The power plant is the largest of its kind in England and Wales. It was constructed under the terms of the North Wales Hydro-Electric Power Act 1955. The plant has generated renewable energy by using rainwater that falls on the surrounding mountains since 1962. The plant covers a total area of 162 km2 and is made up of an interconnected group of reservoirs, dams, pipelines, aqueducts, and power stations. The upper reaches of the scheme are over 750 m above sea level in the Plynlimon mountains. A series of aqueducts collects the water and channels it into the Nant-y-Moch reservoir. Water flows from this reservoir to a power station at Dinas where it drives a 13 MW generator.
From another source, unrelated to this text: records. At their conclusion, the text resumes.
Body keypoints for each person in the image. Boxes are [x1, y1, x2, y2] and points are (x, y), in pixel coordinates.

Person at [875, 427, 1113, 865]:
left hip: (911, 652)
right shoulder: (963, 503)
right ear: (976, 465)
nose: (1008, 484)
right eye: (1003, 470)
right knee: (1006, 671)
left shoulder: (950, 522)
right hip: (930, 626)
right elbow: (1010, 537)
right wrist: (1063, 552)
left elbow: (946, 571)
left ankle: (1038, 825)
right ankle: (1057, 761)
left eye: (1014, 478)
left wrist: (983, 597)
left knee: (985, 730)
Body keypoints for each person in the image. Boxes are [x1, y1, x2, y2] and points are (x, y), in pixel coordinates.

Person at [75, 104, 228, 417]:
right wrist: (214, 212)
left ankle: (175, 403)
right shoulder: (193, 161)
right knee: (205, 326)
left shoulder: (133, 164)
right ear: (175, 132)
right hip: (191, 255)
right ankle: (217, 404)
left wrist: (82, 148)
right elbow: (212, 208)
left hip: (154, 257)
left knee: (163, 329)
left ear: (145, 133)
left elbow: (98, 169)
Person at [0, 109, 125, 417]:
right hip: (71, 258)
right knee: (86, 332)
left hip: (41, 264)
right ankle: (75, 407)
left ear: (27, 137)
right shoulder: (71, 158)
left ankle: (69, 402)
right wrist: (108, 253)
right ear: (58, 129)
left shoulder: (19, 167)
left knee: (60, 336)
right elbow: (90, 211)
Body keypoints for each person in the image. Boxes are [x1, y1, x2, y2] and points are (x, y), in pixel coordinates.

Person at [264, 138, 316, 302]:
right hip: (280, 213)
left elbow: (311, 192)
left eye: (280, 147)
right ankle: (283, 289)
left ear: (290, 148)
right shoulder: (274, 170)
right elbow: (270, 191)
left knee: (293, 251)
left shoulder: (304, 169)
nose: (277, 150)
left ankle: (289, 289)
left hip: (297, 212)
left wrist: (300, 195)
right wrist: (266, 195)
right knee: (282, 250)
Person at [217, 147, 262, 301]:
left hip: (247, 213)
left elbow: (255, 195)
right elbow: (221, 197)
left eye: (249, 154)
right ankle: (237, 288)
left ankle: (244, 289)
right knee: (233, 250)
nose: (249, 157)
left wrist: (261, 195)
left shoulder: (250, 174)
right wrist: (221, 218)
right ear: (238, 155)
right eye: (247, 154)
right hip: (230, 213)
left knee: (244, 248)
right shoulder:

From the power station, the water flows into Dinas reservoir. Dinas reservoir supplies water to the largest power station at Cwm Rheidol where there are two 20.5 MW generators. At Cwm Rheidol a further reservoir has been created to avoid large variations in the flow of water. This reservoir collects water that flows through the power station and releases it slowly through a 1 MW generator.